Changing Microphones

I got a new microphone - Blue Ball thing.

I have been recording on generic this:
USB Microphone,Fifine Plug &Play Home Studio USB Condenser Microphone for Skype, Recordings for YouTube, Google Voice Search, Games(Windows/Mac)-K668

I was told that even by making a small upgrade I could get a much better sound. So the new microphone has been doing ok in GarageBand I thought, but a previous book needed an issue addressed and I was reading straight into Audacity like I did before and was getting horrible sound. So I plugged the other mic in and wala… So I have a clip of them together. – Should I send the Blue back? why does it sound so hideous I literally stopped recording and plugged in the other mic and started again and this is the change in sound…

Blue Ball thing.

Much as I would love to do a take-off on having blue balls, you probably mean the Blue company Snowball microphone. Write back if you don’t.

a previous book needed an issue addressed

So you reconstructed as much as possible the original recording environment and hoped to goodness it was close enough so nobody would notice the insert? If you did anything other than that, the chance of success is zero even with higher quality microphones.

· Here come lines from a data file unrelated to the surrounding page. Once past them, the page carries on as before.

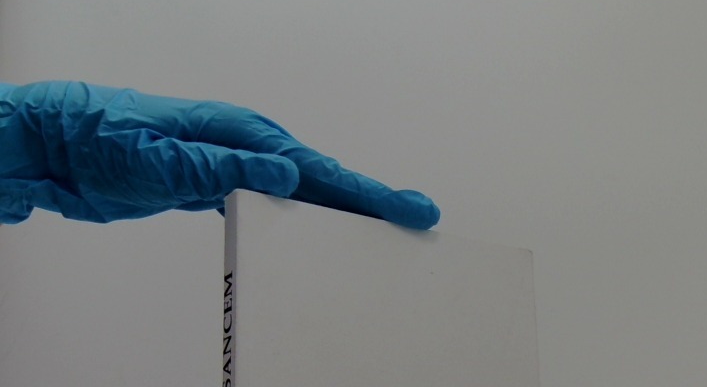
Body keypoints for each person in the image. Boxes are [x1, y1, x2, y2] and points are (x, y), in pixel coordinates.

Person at [0, 80, 439, 230]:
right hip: (69, 137)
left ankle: (377, 208)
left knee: (265, 153)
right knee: (260, 173)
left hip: (64, 110)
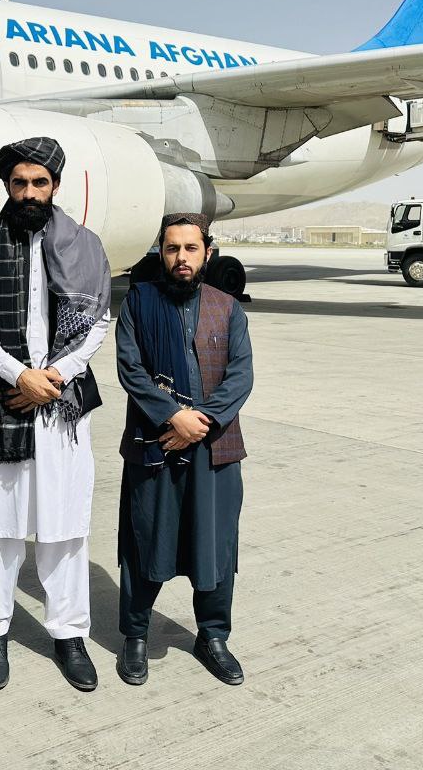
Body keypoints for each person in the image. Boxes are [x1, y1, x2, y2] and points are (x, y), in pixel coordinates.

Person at [0, 137, 111, 693]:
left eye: (38, 183)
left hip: (62, 404)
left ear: (55, 187)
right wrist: (19, 375)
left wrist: (56, 376)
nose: (28, 192)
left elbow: (99, 321)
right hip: (2, 397)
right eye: (19, 182)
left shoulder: (86, 246)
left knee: (65, 525)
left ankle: (69, 634)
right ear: (7, 185)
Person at [115, 213, 254, 687]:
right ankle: (135, 635)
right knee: (145, 539)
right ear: (161, 253)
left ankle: (213, 636)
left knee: (216, 545)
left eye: (190, 248)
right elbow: (131, 369)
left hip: (215, 447)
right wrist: (172, 416)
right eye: (172, 248)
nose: (181, 258)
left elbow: (241, 375)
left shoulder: (228, 308)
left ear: (207, 253)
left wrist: (200, 423)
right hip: (156, 441)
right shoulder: (139, 302)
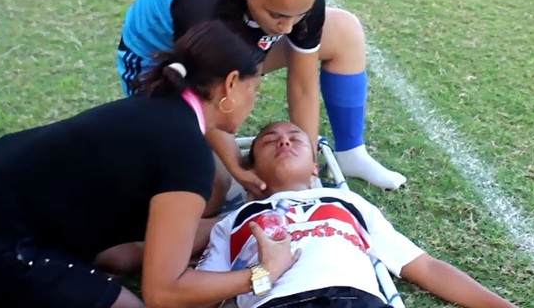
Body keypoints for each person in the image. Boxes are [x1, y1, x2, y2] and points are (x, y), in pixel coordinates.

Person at [0, 21, 299, 308]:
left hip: (3, 193)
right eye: (253, 88)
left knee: (112, 265)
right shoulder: (187, 151)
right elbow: (163, 292)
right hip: (2, 236)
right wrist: (263, 273)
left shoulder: (158, 105)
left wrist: (248, 216)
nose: (252, 100)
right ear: (231, 84)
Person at [116, 0, 406, 197]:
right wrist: (235, 166)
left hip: (235, 45)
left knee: (343, 30)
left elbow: (303, 85)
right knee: (209, 188)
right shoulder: (202, 7)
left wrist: (306, 167)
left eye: (299, 15)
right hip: (163, 65)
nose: (288, 28)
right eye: (277, 15)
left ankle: (351, 153)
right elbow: (204, 98)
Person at [196, 121, 517, 308]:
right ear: (250, 171)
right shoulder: (236, 219)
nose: (283, 140)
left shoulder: (348, 203)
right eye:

I was told that even by making a small upgrade I could get a much better sound.

As a fuzzy rule, you upgrade from a USB microphone to an analog microphone and small sound mixer or sound USB interface. The Blue Snowball is a beginner microphone and may be different, but questionable whether it’s better or not.

Which microphone is which in the clip? They both have honky, compression distortion, but the second one is much worse. The second clip sounds like it was recorded with a bad cellphone on full speakerphone in a bad room. That robust wine glass sound.

I had access to a Snowball and when set up for directional and no attenuator (position 1?) in a good room, it sounded like a generic vocal microphone. You must be doing something wrong. Do you apply noise reduction to your work? It sounds like you may be applying too much.

I need to go back and look up your original microphone.

There are a number of other ways to get permanent honky compression distortion. Making a production decision to use MP3 for everything is one way.

As we go.


Distinctive Omni pick-up pattern-- Noise cancellation and isolates the main sound source, Good for home studio, Chatting, Skype,Discord, Yahoo Recording, YouTube Recording, Google Voice Search and Steam.

OK, so the microphone right out of the tin claims sound processing in its feature list. One result of that is you will never find another microphone to match.

My Personal Opinion is when you find something that works, stick with it. There’s no shortage of posters on the forum who upgraded themselves into trouble.

Audacity doesn’t apply corrections or filters during recording. Try this. Plug in the Snowball. Start or restart Audacity. Select it in the Audacity device toolbar.

…and make a test recording.

Use WAV as the sound format and Do Not apply any corrections. Export a WAV (Microsoft) and post it. The forum has firm size restrictions. Ten seconds stereo or twenty seconds mono.


The second sample sounds as if there is some sort of aggressive noise reduction applied to it.
That could be a Windows sound “Enhancement” effect. See here for more info:

That could be a Windows sound “Enhancement” effect.

That’s why I want to hear a “clean” test clip. The original microphone is clear about providing processing, so we have no idea at all where we are.